You're incorrect. I've never seen any browser, on it's own lie about it's user agent. (I can set a custom string and lie with it, but that's not the agent doing it)
Do you have a specific / concrete example in mind? Or are you mistaking a feature from something other than a mainstream browser?
Firefox sends an incorrect version and operating system on its User-Agent when the privacy settings are turned on.
IIRC it defaults to a Windows user agent even when you use it on other operating systems.
You're incorrect. I have Firefox configured with the most strict privacy settings, and it returns `Mozilla/5.0 (X11; Linux x86_64; rv:142.0) Gecko/20100101 Firefox/142.0)` With the exception of it being Wayland instead of X11 it's entirely accurate. Would love to see whatever gaslit you of something so easy to test and validate.
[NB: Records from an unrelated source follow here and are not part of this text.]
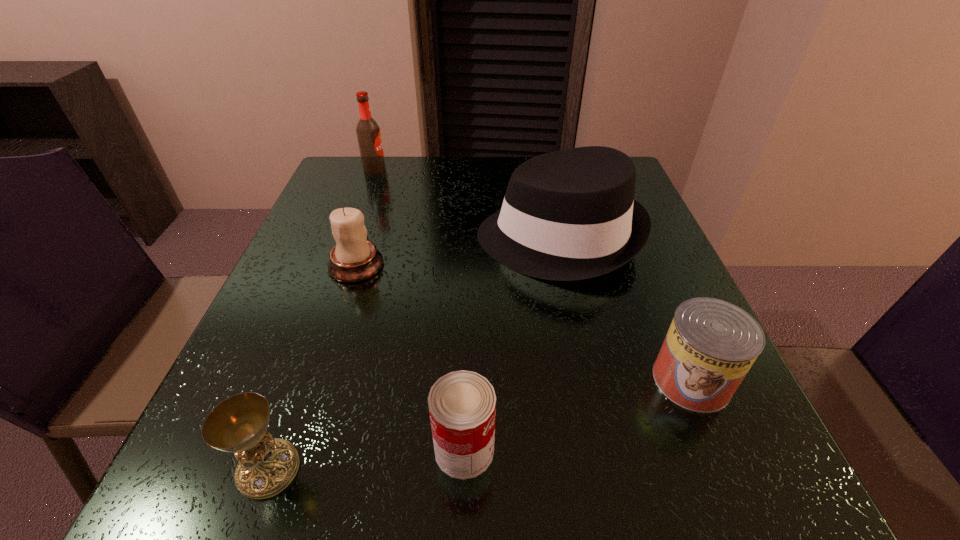
I want to click on fedora at the right edge, so click(567, 215).

Where is `can that is at the right edge`? The image size is (960, 540). can that is at the right edge is located at coordinates (711, 344).

Identify the location of object present at the far left corner. (368, 133).

This screenshot has width=960, height=540. I want to click on object at the near left corner, so click(267, 465).

The image size is (960, 540). What are the coordinates of `object positioned at the far right corner` in the screenshot? It's located at (567, 215).

In the image, there is a desktop. Where is `vacant space at the far edge`? vacant space at the far edge is located at coordinates (400, 165).

You are a GUI agent. You are given a task and a screenshot of the screen. Output one action in this format:
    pyautogui.click(x=<x>, y=<y>)
    Task: Click on the vacant space at the near edge of the desktop
    
    Given the screenshot: What is the action you would take?
    pyautogui.click(x=431, y=481)

The height and width of the screenshot is (540, 960). I want to click on vacant area at the left edge of the desktop, so click(294, 335).

Where is `vacant region at the right edge of the desktop`? Image resolution: width=960 pixels, height=540 pixels. vacant region at the right edge of the desktop is located at coordinates (646, 303).

Where is `vacant region at the far left corner of the desktop`? vacant region at the far left corner of the desktop is located at coordinates (379, 181).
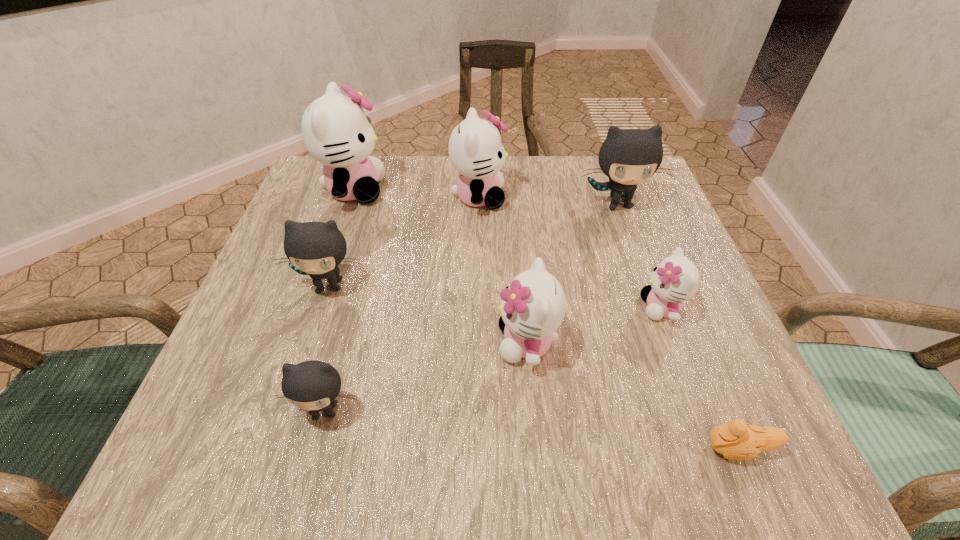
What are the coordinates of `duckling` in the screenshot? It's located at (737, 440).

This screenshot has width=960, height=540. What are the coordinates of `the nearest object` in the screenshot? It's located at (737, 440).

Identify the location of free location located on the front-facing side of the tallest kitten. click(522, 190).

In order to click on vacant space located on the front-facing side of the third smallest white kitten in this screenshot , I will do `click(566, 197)`.

Locate an element on the screen. The width and height of the screenshot is (960, 540). vacant region located 0.060m on the front-facing side of the farthest gray kitten is located at coordinates (x=629, y=237).

In order to click on vacant space located on the front-facing side of the second smallest white kitten in this screenshot , I will do `click(454, 342)`.

Identify the location of vacant space situated 0.290m on the front-facing side of the second smallest white kitten. (322, 342).

Where is `vacant space located on the front-facing side of the second smallest white kitten`? This screenshot has width=960, height=540. vacant space located on the front-facing side of the second smallest white kitten is located at coordinates (268, 342).

Identify the location of free location located 0.090m on the front-facing side of the second smallest gray kitten. (311, 343).

The width and height of the screenshot is (960, 540). Find the location of `vacant space located 0.320m on the front-facing side of the rightmost white kitten`. vacant space located 0.320m on the front-facing side of the rightmost white kitten is located at coordinates (461, 307).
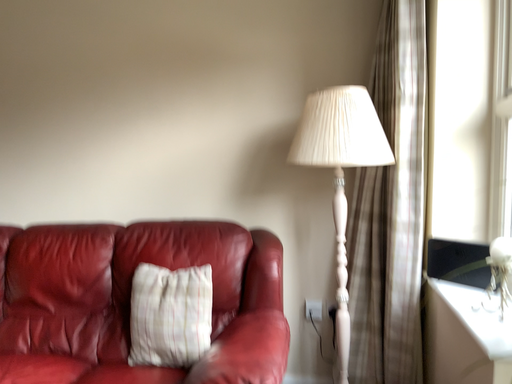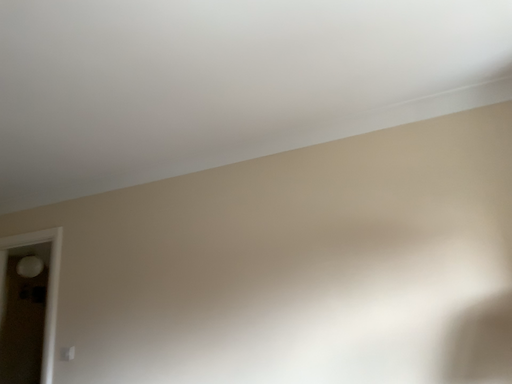
Question: Which way did the camera rotate in the video?

Choices:
 (A) rotated downward
 (B) rotated upward

Answer: (B)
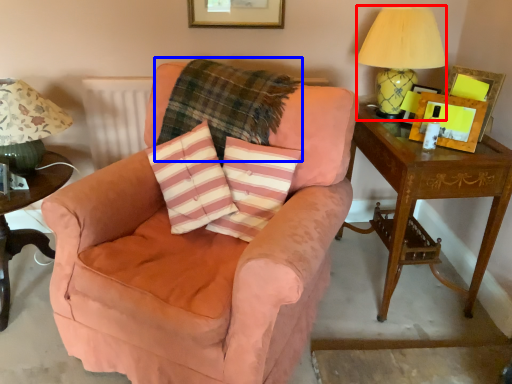
Question: Among these objects, which one is farthest to the camera, table lamp (highlighted by a red box) or plaid (highlighted by a blue box)?

Choices:
 (A) table lamp
 (B) plaid

Answer: (A)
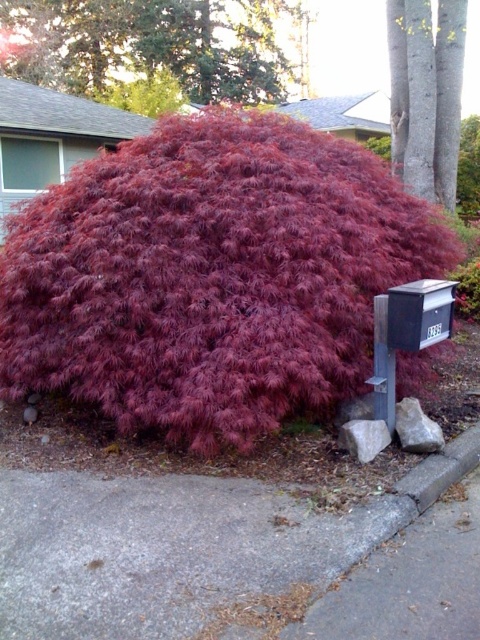
You are a mail carrier trying to deliver a letter to the black matte mailbox at right. You notice the smooth gray bark at upper right is in the way. Can you walk around it to reach the mailbox?

The smooth gray bark at upper right is further to the viewer than the black matte mailbox at right, so the bark is closer to you. You can walk around it to reach the mailbox.

You are standing at the camera position and want to take a photo of the smooth gray bark at upper right. Can you reach it without moving more than 8 meters?

The smooth gray bark at upper right and camera are 7.99 meters apart from each other, so yes, you can reach it without moving more than 8 meters.

From the picture: You are standing at the origin point of the coordinate system. You want to walk towards the purple matte maple at center. What are the coordinates you need to move towards?

The coordinates you need to move towards are 0.434 on the x axis and 0.440 on the y axis.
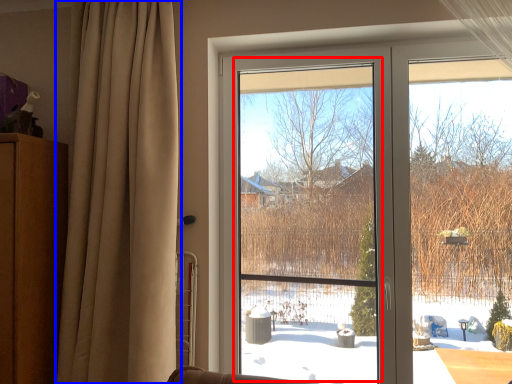
Question: Which point is further to the camera, window screen (highlighted by a red box) or curtain (highlighted by a blue box)?

Choices:
 (A) window screen
 (B) curtain

Answer: (A)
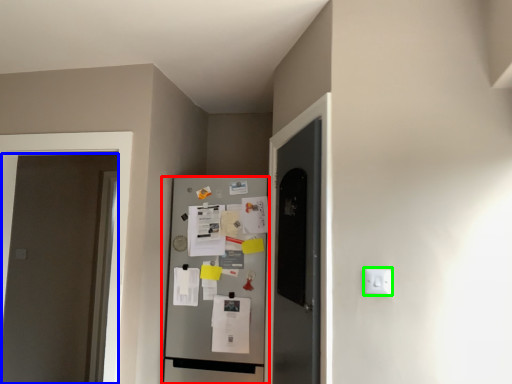
Question: Which is nearer to the refrigerator (highlighted by a red box)? door (highlighted by a blue box) or electric outlet (highlighted by a green box).

Choices:
 (A) door
 (B) electric outlet

Answer: (B)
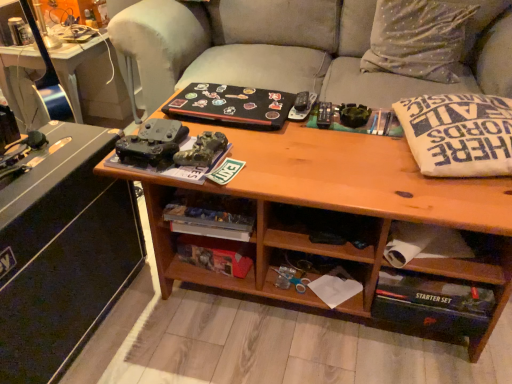
What do you see at coordinates (216, 254) in the screenshot? I see `hardcover book at lower center, positioned as the 2th book in top-to-bottom order` at bounding box center [216, 254].

Measure the distance between point (440, 24) and camera.

They are 6.51 feet apart.

This screenshot has height=384, width=512. What do you see at coordinates (442, 253) in the screenshot? I see `wooden drawer at lower right` at bounding box center [442, 253].

The height and width of the screenshot is (384, 512). What do you see at coordinates (231, 106) in the screenshot?
I see `black matte book at center, which ranks as the second book in bottom-to-top order` at bounding box center [231, 106].

This screenshot has height=384, width=512. Describe the element at coordinates (93, 79) in the screenshot. I see `metallic black game controllers at left` at that location.

This screenshot has height=384, width=512. Find the location of `hardcover book at lower center, positioned as the 2th book in top-to-bottom order`. hardcover book at lower center, positioned as the 2th book in top-to-bottom order is located at coordinates (216, 254).

Does silky silver pillow at upper right have a greater height compared to white cotton pillow at right?

Yes.

From the image's perspective, which one is positioned higher, silky silver pillow at upper right or white cotton pillow at right?

silky silver pillow at upper right appears higher in the image.

Considering the relative sizes of silky silver pillow at upper right and white cotton pillow at right in the image provided, is silky silver pillow at upper right wider than white cotton pillow at right?

No.

Is silky silver pillow at upper right in contact with white cotton pillow at right?

There is a gap between silky silver pillow at upper right and white cotton pillow at right.

From a real-world perspective, is black matte book at center, the 1th book from the top, beneath hardcover book at lower center, positioned as the 2th book in top-to-bottom order?

No.

Is black matte book at center, which ranks as the second book in bottom-to-top order, positioned far away from hardcover book at lower center, positioned as the 2th book in top-to-bottom order?

That's not correct — black matte book at center, which ranks as the second book in bottom-to-top order, is a little close to hardcover book at lower center, positioned as the 2th book in top-to-bottom order.

Does wooden drawer at lower right have a lesser width compared to white cotton pillow at right?

Correct, the width of wooden drawer at lower right is less than that of white cotton pillow at right.

From a real-world perspective, relative to white cotton pillow at right, is wooden drawer at lower right vertically above or below?

From a real-world perspective, wooden drawer at lower right is physically below white cotton pillow at right.

Could you tell me if wooden drawer at lower right is facing white cotton pillow at right?

No, wooden drawer at lower right does not turn towards white cotton pillow at right.

Would you say black matte book at center, the 1th book from the top, is outside silky silver pillow at upper right?

Yes, black matte book at center, the 1th book from the top, is outside of silky silver pillow at upper right.

Considering their positions, is black matte book at center, which ranks as the second book in bottom-to-top order, located in front of or behind silky silver pillow at upper right?

Clearly, black matte book at center, which ranks as the second book in bottom-to-top order, is in front of silky silver pillow at upper right.

Where is `the 1st book to the left of the silky silver pillow at upper right, counting from the anchor's position`? Image resolution: width=512 pixels, height=384 pixels. the 1st book to the left of the silky silver pillow at upper right, counting from the anchor's position is located at coordinates (x=231, y=106).

Considering the positions of point (213, 121) and point (436, 5), is point (213, 121) closer or farther from the camera than point (436, 5)?

Point (213, 121).

The height and width of the screenshot is (384, 512). Identify the location of drawer directly beneath the white cotton pillow at right (from a real-world perspective). (442, 253).

From the image's perspective, which is above, white cotton pillow at right or wooden drawer at lower right?

white cotton pillow at right appears higher in the image.

In terms of height, does white cotton pillow at right look taller or shorter compared to wooden drawer at lower right?

Considering their sizes, white cotton pillow at right has more height than wooden drawer at lower right.

From a real-world perspective, relative to wooden drawer at lower right, is white cotton pillow at right vertically above or below?

In terms of real-world spatial position, white cotton pillow at right is above wooden drawer at lower right.

Which is more to the right, metallic black game controllers at left or wooden drawer at lower right?

From the viewer's perspective, wooden drawer at lower right appears more on the right side.

Is metallic black game controllers at left looking in the opposite direction of wooden drawer at lower right?

That's not correct — metallic black game controllers at left is not looking away from wooden drawer at lower right.

Can you tell me how much metallic black game controllers at left and wooden drawer at lower right differ in facing direction?

The angular difference between metallic black game controllers at left and wooden drawer at lower right is 90 degrees.

Consider the image. Considering the sizes of objects metallic black game controllers at left and wooden drawer at lower right in the image provided, who is wider, metallic black game controllers at left or wooden drawer at lower right?

metallic black game controllers at left is wider.

Based on the photo, from the image's perspective, between wooden drawer at lower right and gray fabric couch at center, who is located below?

From the image's view, wooden drawer at lower right is below.

Is wooden drawer at lower right completely or partially outside of gray fabric couch at center?

Yes, wooden drawer at lower right is located beyond the bounds of gray fabric couch at center.

Which is more to the left, wooden drawer at lower right or gray fabric couch at center?

Positioned to the left is gray fabric couch at center.

Which is less distant, (x=510, y=246) or (x=148, y=69)?

Point (x=510, y=246) appears to be closer to the viewer than point (x=148, y=69).

The width and height of the screenshot is (512, 384). In order to click on throw pillow on the right of white cotton pillow at right in this screenshot , I will do `click(418, 38)`.

Locate an element on the screen. book that is on the left side of black matte book at center, which ranks as the second book in bottom-to-top order is located at coordinates (216, 254).

Based on their spatial positions, is wooden drawer at lower right or white cotton pillow at right closer to gray fabric couch at center?

white cotton pillow at right.

When comparing their distances from gray fabric couch at center, does wooden drawer at lower right or black matte book at center, which ranks as the second book in bottom-to-top order, seem further?

Among the two, wooden drawer at lower right is located further to gray fabric couch at center.

Based on their spatial positions, is white cotton pillow at right or black matte book at center, the 1th book from the top, closer to gray fabric couch at center?

black matte book at center, the 1th book from the top, lies closer to gray fabric couch at center than the other object.

Which object lies further to the anchor point matte black desk at left, gray fabric couch at center or metallic black game controllers at left?

gray fabric couch at center.

Which object lies nearer to the anchor point white cotton pillow at right, metallic black game controllers at left or silky silver pillow at upper right?

Among the two, silky silver pillow at upper right is located nearer to white cotton pillow at right.

From the image, which object appears to be farther from matte black desk at left, silky silver pillow at upper right or wooden drawer at lower right?

silky silver pillow at upper right is further to matte black desk at left.

Which object lies further to the anchor point white cotton pillow at right, matte black desk at left or silky silver pillow at upper right?

The object further to white cotton pillow at right is matte black desk at left.

When comparing their distances from hardcover book at lower center, positioned as the 2th book in top-to-bottom order, does black matte book at center, the 1th book from the top, or gray fabric couch at center seem closer?

black matte book at center, the 1th book from the top.

The image size is (512, 384). Find the location of `book situated between hardcover book at lower center, which is the first book from bottom to top, and silky silver pillow at upper right from left to right`. book situated between hardcover book at lower center, which is the first book from bottom to top, and silky silver pillow at upper right from left to right is located at coordinates (231, 106).

You are a GUI agent. You are given a task and a screenshot of the screen. Output one action in this format:
    pyautogui.click(x=<x>, y=<y>)
    Task: Click on the studio couch between matte black desk at left and wooden drawer at lower right in the horizontal direction
    
    Given the screenshot: What is the action you would take?
    pyautogui.click(x=321, y=47)

This screenshot has height=384, width=512. In order to click on drawer between silky silver pillow at upper right and hardcover book at lower center, which is the first book from bottom to top, vertically in this screenshot , I will do `click(442, 253)`.

This screenshot has height=384, width=512. Identify the location of book that lies between gray fabric couch at center and hardcover book at lower center, which is the first book from bottom to top, from top to bottom. (231, 106).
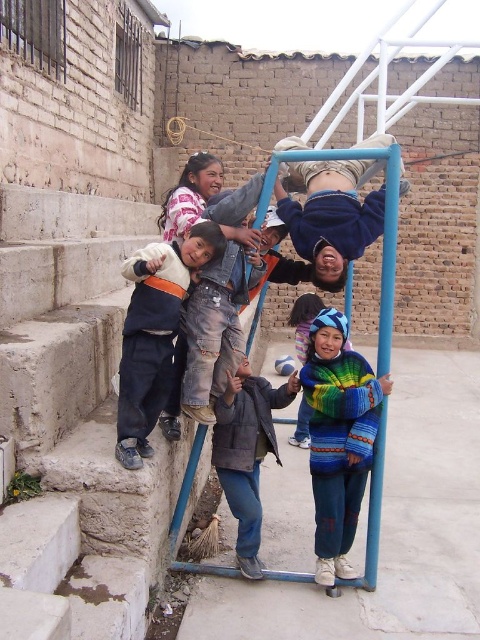
Question: Which object is farther from the camera taking this photo?

Choices:
 (A) denim jacket at left
 (B) multicolored knitted sweater at center
 (C) blue fleece jacket at center
 (D) dark gray jacket at center

Answer: (D)

Question: Estimate the real-world distances between objects in this image. Which object is closer to the rainbow knitted sweater at center?

Choices:
 (A) multicolored knitted sweater at center
 (B) dark gray jacket at center
 (C) blue fleece jacket at center
 (D) denim jacket at left

Answer: (B)

Question: Which point is farther from the camera taking this photo?

Choices:
 (A) (177, 305)
 (B) (337, 170)
 (C) (252, 448)
 (D) (304, 400)

Answer: (D)

Question: Does multicolored knitted sweater at center have a lesser width compared to blue fleece jacket at center?

Choices:
 (A) no
 (B) yes

Answer: (B)

Question: Is multicolored knitted sweater at center bigger than denim jacket at left?

Choices:
 (A) yes
 (B) no

Answer: (B)

Question: Is multicolored knitted sweater at center wider than blue fleece jacket at center?

Choices:
 (A) yes
 (B) no

Answer: (B)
Nope, as it turns out this was actually a thing until 2025-01-24, where a commit removed this "pretend to be Windows even on Linux platforms" behavior.
https://github.com/mozilla-firefox/firefox/commit/eb2f90f870...
This OS spoofing behavior was added in 2019-01-09 with this commit:
https://github.com/mozilla-firefox/firefox/commit/264fe08c09...
So Firefox has spoofed the User-Agent as a Windows machine on Linux for around 6 years, and only stopped doing it early this year. Would love to see whatever gaslit you into forgetting this easy to test and validate behavior.
https://support.mozilla.org/en-US/kb/resist-fingerprinting
This was part of the resist fingerprinting feature. Which is an advanced user configuration. I can alter the user agent directly myself too.
Sigh
I regret getting tricked into arguing over such a pedantic specific, So I'd like to redirect the actual point, which is that it's not meaningful if a Firefox browser pretends to be a slightly different Firefox browser, but instead the problem is when something that's not a browser, claims to be and behave like one.
Still, +1 for finding the commit, I'd forgotten about this feature. I thought only the tor browser was this foolish.